- 課題
下の腕時計についての文章のうち、「まだブーム?もう下火?自分で組み合わせる腕時計の是非をシチズンFTSで問う」から「腕時計は自分でデザインを決める時代!?」までを、両端も含めて一字一句違えずに書き写してください。

----- 本文抜粋

まだブーム?もう下火?自分で組み合わせる腕時計の是非をシチズンFTSで問う

なかなか欲しいデザインの時計が見つからない。そんなときに選択肢に上がるのが、自分で腕時計のパーツを選んでオーダーできるカスタムメイドの腕時計。日本では、2014年に誕生したMaker’s Watch Knotが火付け役となり、以後、アンダーン、ルノータス、モノローグ、ノードグリーンなどの新興ブランドが続出。スイス時計界の名門ボーム&メルシエもBAUME名義で同市場に参入するなど、カスタムオーダーは腕時計を選ぶうえで一度は候補に上がるであろう存在となった。だが、本当に新たなビジネスとして起業家が目をつけるほどの魅力が、カスタムオーダーウオッチにあるのだろうか。その実態を知るべく、いまこの市場で最も新しいと思われるシチズンのサービス「FTS」を試した。

腕時計は自分でデザインを決める時代!?

本当の意味でMaker’s Watch Knotが他社に先駆けて行ったのは、カスタムオーダーではない。日本の時計企業として初めてSPA(Speciality store retailer of Private label Apparel)の業態を取り入れたこと。これが大きな成功の要因である。つまり、商品の企画・開発から販売までを行うことで、中間流通をカット。高品質な国産時計を最良の価格で提供できるようにしたのである。低価格・高品質なカスタムオーダーウオッチの市場を開拓した先駆者Knotの人気はいまも衰えず、どこもその牙城を崩すには至っていないのが実情のようだ。

----------
----- 記録情報

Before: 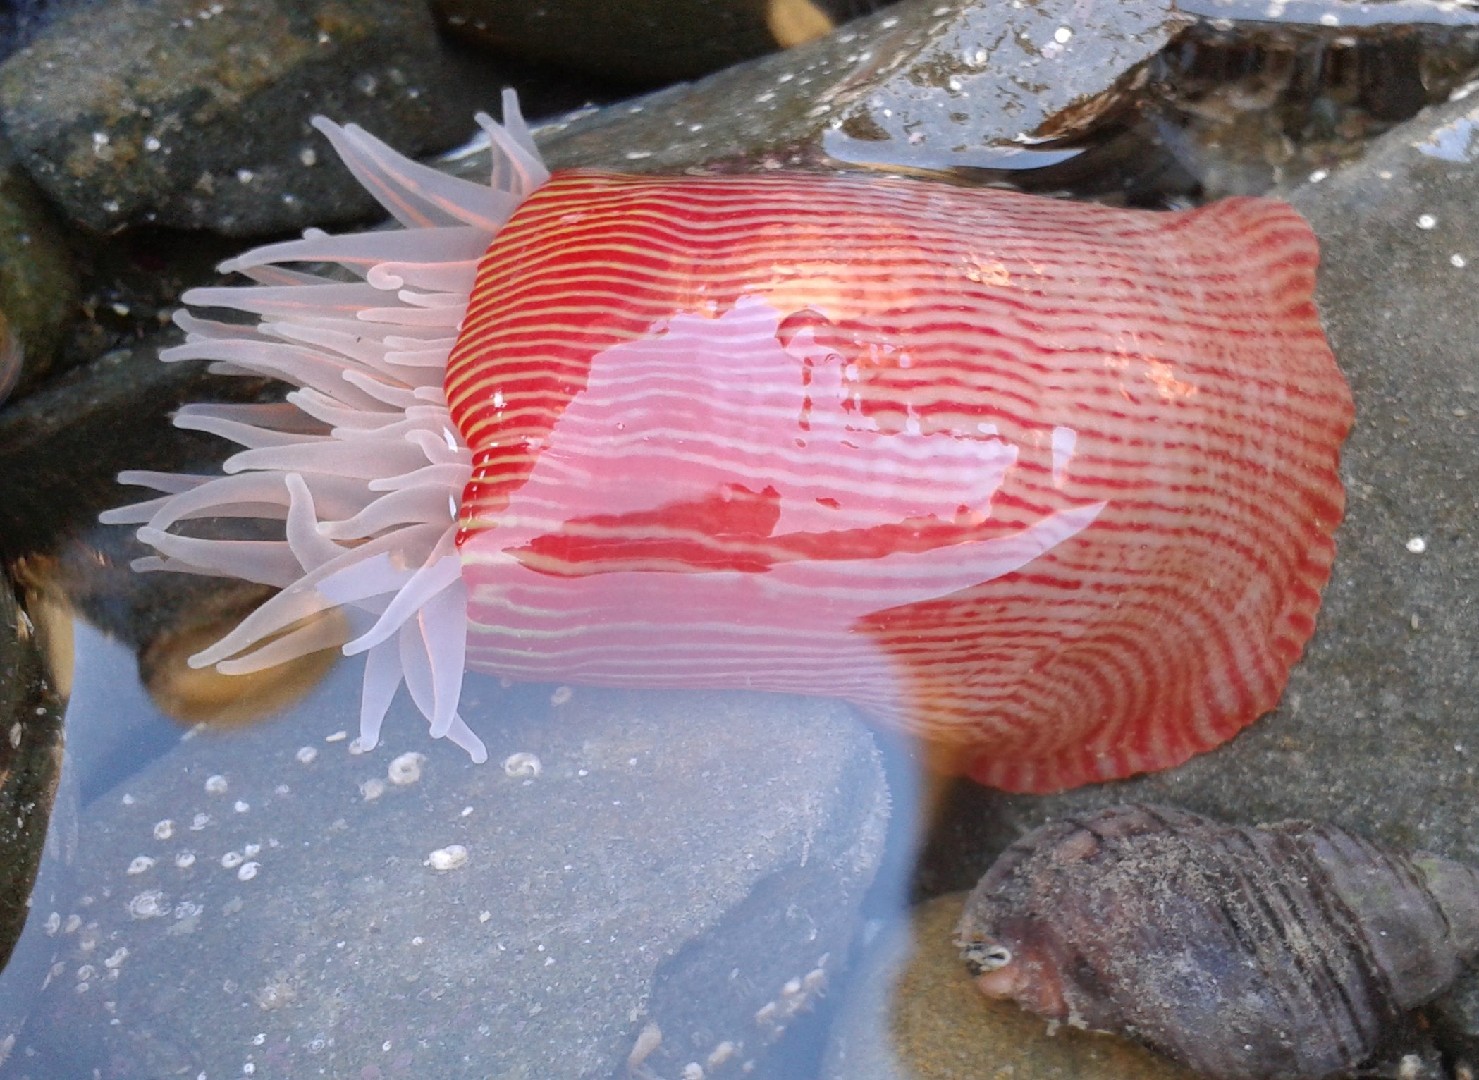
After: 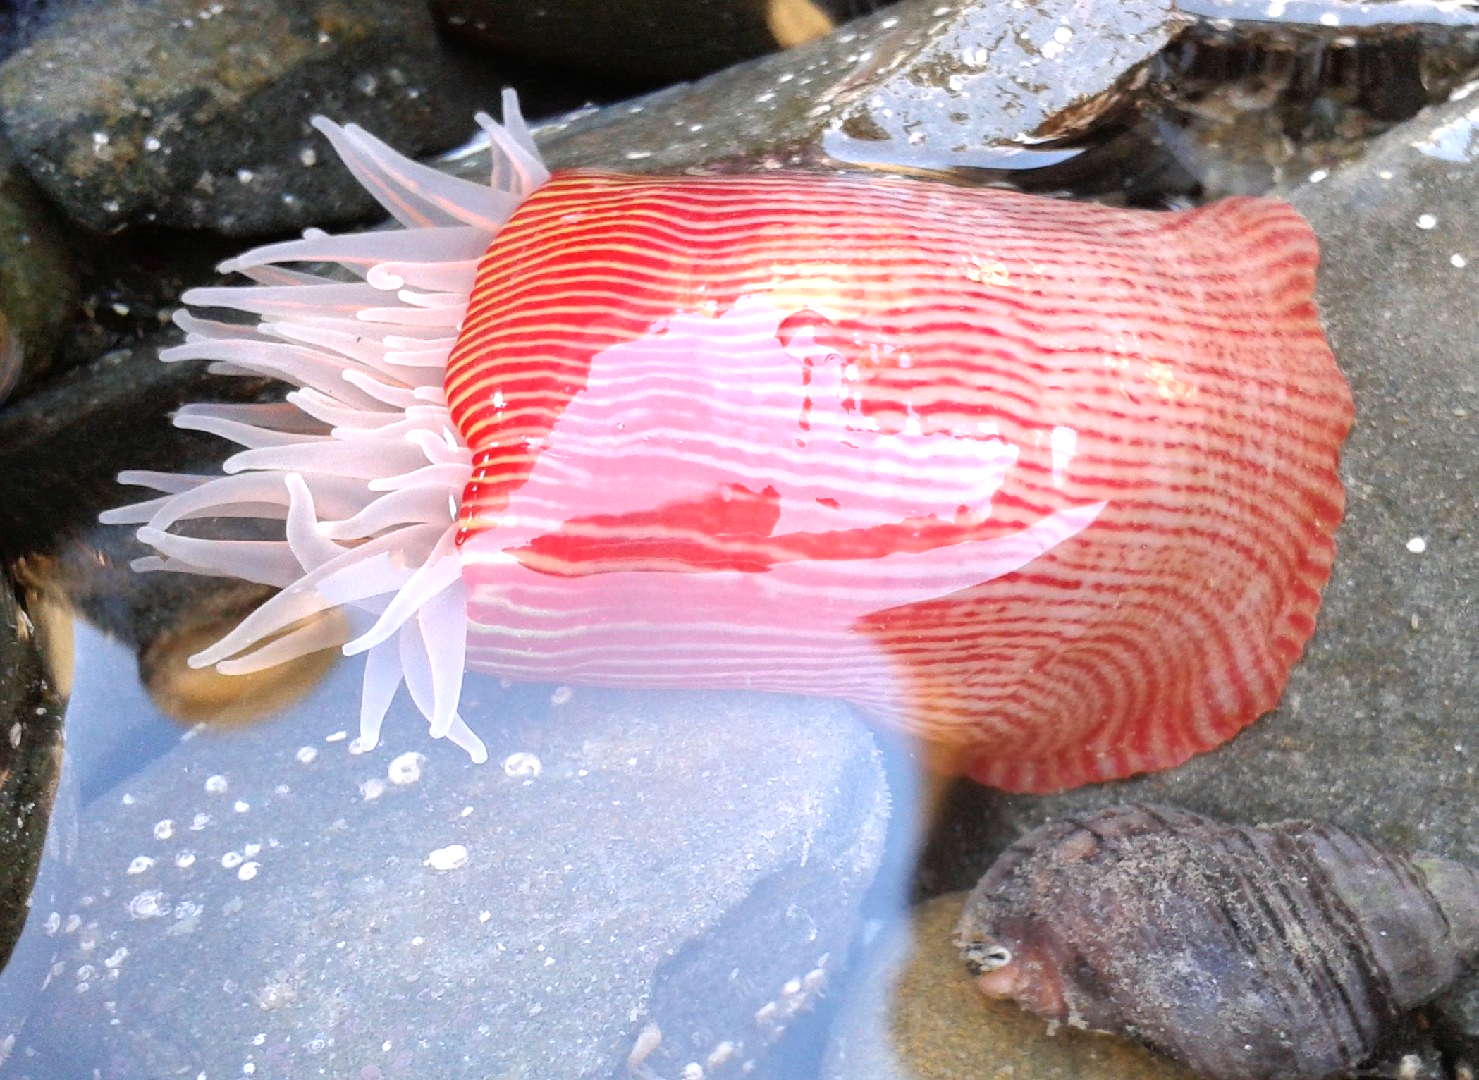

----------

- 解答
まだブーム?もう下火?自分で組み合わせる腕時計の是非をシチズンFTSで問う

なかなか欲しいデザインの時計が見つからない。そんなときに選択肢に上がるのが、自分で腕時計のパーツを選んでオーダーできるカスタムメイドの腕時計。日本では、2014年に誕生したMaker’s Watch Knotが火付け役となり、以後、アンダーン、ルノータス、モノローグ、ノードグリーンなどの新興ブランドが続出。スイス時計界の名門ボーム&メルシエもBAUME名義で同市場に参入するなど、カスタムオーダーは腕時計を選ぶうえで一度は候補に上がるであろう存在となった。だが、本当に新たなビジネスとして起業家が目をつけるほどの魅力が、カスタムオーダーウオッチにあるのだろうか。その実態を知るべく、いまこの市場で最も新しいと思われるシチズンのサービス「FTS」を試した。

腕時計は自分でデザインを決める時代!?